* **WORK REQUEST 1**: Please list the bloggers who answered in time to be included in the Jericho blogger passage.
* **WORK REQUEST 2**: Carry the Jericho blogger passage forward from its final sentence.

* **DOCUMENT PASSAGE**:
To gain a better understanding of consumer marketing, I decided to go to the source. While there are forums, Web sites, e-newsletters, and several other fan-generated promotional efforts associated with Jericho, the television show resurrected by CBS after one of the most convincing and well-publicized cancellation protests in history, bloggers tend to be on the front lines.
So I asked five dedicated and prolific Jericho bloggers to answer a few questions this week. Three of them answered in time to be included today: Lisa Coultrup (Jericho On CBS); Teresa Rothaar (Jericho Bulletin); and Jane Sweat (Jericho Monster, among others).
Interestingly enough, while these three bloggers might seem to dominate Jericho content online, none of them had much social media experience beyond personal projects (whether MySpace or Live Journal) prior to the show cancellation. In a few short months (and many, many hours), they’ve emerged as semi-experts in social networking and online message proliferation.
“I had just begun a WordPress blog called ‘Trippin’ about a month before Jericho began and then started another WordPress blog for Jericho in October,” says Coultrup. “So, I’d gotten my feet wet in both fields [before the cancellation]. One thing I have learned is that social behavior is vastly different than it is in real life. There are more behavioral rules.”

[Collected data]
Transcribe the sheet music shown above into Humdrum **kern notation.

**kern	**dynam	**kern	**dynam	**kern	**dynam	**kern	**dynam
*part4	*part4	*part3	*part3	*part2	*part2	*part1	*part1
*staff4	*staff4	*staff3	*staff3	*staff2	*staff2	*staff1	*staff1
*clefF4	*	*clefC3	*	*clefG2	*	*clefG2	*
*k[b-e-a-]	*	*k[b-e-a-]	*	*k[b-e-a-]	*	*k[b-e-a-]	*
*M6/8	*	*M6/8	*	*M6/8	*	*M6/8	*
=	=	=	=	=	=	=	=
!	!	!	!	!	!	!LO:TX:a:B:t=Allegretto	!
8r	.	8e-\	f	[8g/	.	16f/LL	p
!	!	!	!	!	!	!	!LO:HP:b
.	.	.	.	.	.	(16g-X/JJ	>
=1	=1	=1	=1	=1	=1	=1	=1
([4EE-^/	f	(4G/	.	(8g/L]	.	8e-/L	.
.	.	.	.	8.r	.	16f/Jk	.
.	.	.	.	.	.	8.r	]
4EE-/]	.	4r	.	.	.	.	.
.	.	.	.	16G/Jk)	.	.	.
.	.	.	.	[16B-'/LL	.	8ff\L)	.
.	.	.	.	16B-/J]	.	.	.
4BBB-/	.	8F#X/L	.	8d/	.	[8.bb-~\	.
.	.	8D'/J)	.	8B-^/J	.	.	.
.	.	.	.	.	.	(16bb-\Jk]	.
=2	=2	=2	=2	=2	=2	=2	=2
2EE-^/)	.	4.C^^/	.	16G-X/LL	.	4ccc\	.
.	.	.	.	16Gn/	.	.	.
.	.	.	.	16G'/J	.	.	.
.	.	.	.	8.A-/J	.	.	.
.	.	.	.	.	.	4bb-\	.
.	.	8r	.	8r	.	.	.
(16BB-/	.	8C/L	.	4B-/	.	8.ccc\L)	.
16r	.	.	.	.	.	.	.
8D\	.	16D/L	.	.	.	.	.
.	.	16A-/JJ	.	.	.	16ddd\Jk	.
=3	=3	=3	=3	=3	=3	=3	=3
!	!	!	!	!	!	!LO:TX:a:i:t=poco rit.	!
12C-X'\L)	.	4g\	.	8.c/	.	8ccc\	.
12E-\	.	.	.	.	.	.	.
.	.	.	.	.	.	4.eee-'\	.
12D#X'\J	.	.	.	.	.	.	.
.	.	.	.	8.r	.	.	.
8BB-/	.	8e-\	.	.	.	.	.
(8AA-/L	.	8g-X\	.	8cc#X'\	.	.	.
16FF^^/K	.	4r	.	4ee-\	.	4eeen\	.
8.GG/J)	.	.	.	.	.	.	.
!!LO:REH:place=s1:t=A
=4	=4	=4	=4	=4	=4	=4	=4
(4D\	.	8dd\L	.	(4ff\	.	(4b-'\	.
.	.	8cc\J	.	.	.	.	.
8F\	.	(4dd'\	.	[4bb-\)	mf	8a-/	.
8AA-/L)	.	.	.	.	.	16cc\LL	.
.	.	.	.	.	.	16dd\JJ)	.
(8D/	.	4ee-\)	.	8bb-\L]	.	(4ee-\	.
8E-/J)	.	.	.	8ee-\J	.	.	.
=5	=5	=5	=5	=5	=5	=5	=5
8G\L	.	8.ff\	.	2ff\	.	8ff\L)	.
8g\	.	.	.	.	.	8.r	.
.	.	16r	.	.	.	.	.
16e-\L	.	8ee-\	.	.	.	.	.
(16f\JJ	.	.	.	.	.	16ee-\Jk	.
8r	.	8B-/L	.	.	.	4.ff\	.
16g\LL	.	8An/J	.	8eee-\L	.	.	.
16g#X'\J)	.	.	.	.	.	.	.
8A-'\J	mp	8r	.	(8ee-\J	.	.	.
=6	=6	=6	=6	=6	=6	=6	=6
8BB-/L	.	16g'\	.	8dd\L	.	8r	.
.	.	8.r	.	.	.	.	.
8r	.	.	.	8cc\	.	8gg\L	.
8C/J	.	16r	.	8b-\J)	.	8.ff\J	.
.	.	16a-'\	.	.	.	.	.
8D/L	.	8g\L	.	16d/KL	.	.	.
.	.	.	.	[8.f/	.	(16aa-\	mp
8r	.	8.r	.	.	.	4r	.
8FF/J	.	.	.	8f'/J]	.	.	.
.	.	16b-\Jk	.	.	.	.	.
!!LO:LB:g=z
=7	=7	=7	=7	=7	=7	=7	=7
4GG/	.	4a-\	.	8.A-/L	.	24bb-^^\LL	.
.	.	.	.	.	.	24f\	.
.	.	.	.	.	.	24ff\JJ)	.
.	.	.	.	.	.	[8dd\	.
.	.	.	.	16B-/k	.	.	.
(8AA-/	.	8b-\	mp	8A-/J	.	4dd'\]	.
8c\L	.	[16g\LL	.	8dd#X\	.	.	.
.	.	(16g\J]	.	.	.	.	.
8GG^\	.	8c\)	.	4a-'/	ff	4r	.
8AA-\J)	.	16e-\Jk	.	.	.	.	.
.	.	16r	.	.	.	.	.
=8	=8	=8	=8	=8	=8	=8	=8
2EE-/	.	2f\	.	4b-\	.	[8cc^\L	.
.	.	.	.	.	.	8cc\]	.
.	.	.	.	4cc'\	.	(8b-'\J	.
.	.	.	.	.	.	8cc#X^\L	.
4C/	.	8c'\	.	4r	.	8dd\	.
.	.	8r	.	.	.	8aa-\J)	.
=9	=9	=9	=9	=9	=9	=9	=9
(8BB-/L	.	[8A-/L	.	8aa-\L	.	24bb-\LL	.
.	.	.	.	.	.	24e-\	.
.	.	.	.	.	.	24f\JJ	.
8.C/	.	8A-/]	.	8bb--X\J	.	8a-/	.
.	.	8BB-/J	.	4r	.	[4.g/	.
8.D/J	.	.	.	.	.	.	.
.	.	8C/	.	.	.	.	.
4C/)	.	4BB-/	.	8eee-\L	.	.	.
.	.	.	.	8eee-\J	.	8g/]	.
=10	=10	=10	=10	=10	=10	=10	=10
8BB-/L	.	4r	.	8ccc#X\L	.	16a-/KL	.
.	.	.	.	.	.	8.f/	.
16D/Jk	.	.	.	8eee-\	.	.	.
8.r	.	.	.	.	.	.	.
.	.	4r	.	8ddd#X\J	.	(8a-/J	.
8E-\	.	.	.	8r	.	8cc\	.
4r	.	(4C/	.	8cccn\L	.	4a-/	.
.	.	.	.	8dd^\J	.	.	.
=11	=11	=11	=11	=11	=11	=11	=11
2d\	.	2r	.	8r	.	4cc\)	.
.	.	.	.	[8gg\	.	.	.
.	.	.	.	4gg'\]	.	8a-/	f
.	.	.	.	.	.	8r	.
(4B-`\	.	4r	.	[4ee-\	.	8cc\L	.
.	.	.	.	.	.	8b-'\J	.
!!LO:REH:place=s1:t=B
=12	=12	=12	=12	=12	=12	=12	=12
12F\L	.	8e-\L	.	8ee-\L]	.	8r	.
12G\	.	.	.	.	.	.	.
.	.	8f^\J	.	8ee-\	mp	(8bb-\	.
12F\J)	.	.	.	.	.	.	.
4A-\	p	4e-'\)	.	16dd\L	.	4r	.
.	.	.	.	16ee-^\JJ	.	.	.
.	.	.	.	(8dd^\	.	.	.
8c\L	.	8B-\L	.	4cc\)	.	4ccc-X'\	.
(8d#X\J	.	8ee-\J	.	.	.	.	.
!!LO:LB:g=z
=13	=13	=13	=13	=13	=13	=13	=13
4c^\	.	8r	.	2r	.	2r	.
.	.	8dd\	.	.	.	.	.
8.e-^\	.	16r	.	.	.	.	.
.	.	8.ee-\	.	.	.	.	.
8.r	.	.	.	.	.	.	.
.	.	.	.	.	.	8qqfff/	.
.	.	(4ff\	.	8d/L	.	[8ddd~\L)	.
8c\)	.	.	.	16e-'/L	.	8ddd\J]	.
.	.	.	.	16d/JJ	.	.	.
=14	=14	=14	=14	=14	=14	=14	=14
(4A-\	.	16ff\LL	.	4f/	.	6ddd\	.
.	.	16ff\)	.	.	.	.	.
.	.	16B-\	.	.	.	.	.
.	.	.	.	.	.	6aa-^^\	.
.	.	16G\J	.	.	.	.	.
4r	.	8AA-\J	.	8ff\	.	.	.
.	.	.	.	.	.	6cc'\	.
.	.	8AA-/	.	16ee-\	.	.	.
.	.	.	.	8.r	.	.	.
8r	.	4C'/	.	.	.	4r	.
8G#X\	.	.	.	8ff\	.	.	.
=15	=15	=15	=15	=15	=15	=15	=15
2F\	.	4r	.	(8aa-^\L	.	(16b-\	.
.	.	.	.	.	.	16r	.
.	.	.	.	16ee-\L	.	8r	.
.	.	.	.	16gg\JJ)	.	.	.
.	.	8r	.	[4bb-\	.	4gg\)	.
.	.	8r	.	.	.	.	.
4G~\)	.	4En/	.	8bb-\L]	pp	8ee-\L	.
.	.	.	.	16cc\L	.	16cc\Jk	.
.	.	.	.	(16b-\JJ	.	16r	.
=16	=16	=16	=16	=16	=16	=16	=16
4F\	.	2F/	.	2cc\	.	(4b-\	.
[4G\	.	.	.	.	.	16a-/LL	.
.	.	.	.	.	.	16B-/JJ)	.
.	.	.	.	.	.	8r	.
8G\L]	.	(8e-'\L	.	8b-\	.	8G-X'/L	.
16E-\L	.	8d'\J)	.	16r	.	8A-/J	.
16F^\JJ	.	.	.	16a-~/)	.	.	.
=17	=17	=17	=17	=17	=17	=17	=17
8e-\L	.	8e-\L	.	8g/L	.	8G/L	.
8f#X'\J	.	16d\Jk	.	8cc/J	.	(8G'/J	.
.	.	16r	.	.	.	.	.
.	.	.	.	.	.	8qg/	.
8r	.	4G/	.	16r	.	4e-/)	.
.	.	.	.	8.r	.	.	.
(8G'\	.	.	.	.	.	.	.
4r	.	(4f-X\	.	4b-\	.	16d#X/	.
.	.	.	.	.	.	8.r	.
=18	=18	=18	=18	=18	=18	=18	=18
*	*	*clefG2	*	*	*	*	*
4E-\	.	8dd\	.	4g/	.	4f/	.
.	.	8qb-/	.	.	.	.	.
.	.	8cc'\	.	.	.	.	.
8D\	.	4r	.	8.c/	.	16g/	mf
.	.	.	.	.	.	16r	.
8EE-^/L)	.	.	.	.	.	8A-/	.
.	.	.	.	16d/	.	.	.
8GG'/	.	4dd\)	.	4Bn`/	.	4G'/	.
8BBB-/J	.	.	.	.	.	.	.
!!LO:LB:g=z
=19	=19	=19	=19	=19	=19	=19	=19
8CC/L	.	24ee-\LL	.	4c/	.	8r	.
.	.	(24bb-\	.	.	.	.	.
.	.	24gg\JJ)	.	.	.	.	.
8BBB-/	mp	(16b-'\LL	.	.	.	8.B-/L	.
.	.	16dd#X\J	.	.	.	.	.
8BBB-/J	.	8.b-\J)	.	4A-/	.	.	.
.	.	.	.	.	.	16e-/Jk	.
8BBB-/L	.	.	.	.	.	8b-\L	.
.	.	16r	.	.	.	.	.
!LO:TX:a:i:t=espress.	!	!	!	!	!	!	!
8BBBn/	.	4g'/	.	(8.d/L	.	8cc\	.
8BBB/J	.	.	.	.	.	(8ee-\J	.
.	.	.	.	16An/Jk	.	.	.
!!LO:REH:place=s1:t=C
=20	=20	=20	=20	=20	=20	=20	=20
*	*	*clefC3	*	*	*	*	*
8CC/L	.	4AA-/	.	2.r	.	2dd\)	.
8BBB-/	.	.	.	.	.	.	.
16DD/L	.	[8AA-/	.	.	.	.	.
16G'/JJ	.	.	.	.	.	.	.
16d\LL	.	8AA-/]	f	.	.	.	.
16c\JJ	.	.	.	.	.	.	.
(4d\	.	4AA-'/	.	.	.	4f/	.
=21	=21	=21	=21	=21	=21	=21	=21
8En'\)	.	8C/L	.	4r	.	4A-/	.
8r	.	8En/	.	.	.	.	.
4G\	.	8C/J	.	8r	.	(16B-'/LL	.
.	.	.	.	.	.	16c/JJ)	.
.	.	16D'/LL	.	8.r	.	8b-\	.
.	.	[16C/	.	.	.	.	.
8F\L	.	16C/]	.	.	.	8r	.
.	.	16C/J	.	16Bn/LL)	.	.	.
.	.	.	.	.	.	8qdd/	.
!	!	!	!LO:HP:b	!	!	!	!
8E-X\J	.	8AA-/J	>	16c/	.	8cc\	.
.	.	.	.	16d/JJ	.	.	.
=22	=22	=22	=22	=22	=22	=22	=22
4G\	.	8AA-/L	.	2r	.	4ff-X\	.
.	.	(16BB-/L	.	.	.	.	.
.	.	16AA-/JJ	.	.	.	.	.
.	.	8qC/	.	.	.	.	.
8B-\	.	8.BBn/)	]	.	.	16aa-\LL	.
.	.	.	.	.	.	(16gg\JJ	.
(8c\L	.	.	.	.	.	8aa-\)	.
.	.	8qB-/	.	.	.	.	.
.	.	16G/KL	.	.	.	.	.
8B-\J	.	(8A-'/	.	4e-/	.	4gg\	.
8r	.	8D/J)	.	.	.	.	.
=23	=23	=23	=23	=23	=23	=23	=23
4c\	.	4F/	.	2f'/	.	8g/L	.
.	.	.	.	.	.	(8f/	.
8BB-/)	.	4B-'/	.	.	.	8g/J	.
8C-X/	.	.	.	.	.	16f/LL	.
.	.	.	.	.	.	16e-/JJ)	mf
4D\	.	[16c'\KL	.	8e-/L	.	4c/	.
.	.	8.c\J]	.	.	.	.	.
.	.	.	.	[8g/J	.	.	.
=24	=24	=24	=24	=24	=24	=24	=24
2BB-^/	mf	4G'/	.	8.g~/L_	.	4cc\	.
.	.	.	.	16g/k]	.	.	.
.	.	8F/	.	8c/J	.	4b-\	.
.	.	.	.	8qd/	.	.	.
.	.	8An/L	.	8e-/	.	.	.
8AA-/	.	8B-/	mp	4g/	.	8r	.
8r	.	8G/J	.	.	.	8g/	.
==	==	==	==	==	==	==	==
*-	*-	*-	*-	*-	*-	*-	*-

* **TASK ANSWER 1**: Lisa Coultrup, Teresa Rothaar, Jane Sweat

* **TASK ANSWER 2**:
Learning the sometimes complex behavioral rules online isn’t the only challenge. While fans are partly responsible for the buzz they generate, they often operate without any support network whatsoever. They have no little or no access to CBS or the producers of the show and sometimes feel like they have to fight for content ideas and information that will eventually benefit the network.
“People don’t want to read the same darn things on multiple sites so I had to make a choice to make the blog multifunctional or have it go dormant,” explains Rothaar. “So I decided to branch out and talk about things that have nothing to do with "Jericho," like the housing meltdown.”
Jane Sweat has made some inroads into the interview arena to provide new content, but it requires significant effort on her part. She often scours the Web looking for people off the beaten path. And, on occasion, she manages to capture a blogger (with a blog not specific to the show), cast member, or member of the production crew.
“There is a real lack of communication with the network,” says Sweat. “I know a network can't communicate with individual fans, but I think they could find a way to work with us better, having fans submit artwork, fan fiction, blog posts, etc. to highlight their efforts and use it for promotional purposes.”
In the greater context of consumer marketing, CBS is not the only one that might take notice. If there is something to be learned from spontaneous consumer marketing it is that once the company begins to benefit, there exists a need to follow through. Without support, consumers might become frustrated with challenges unique to being a consumer marketer.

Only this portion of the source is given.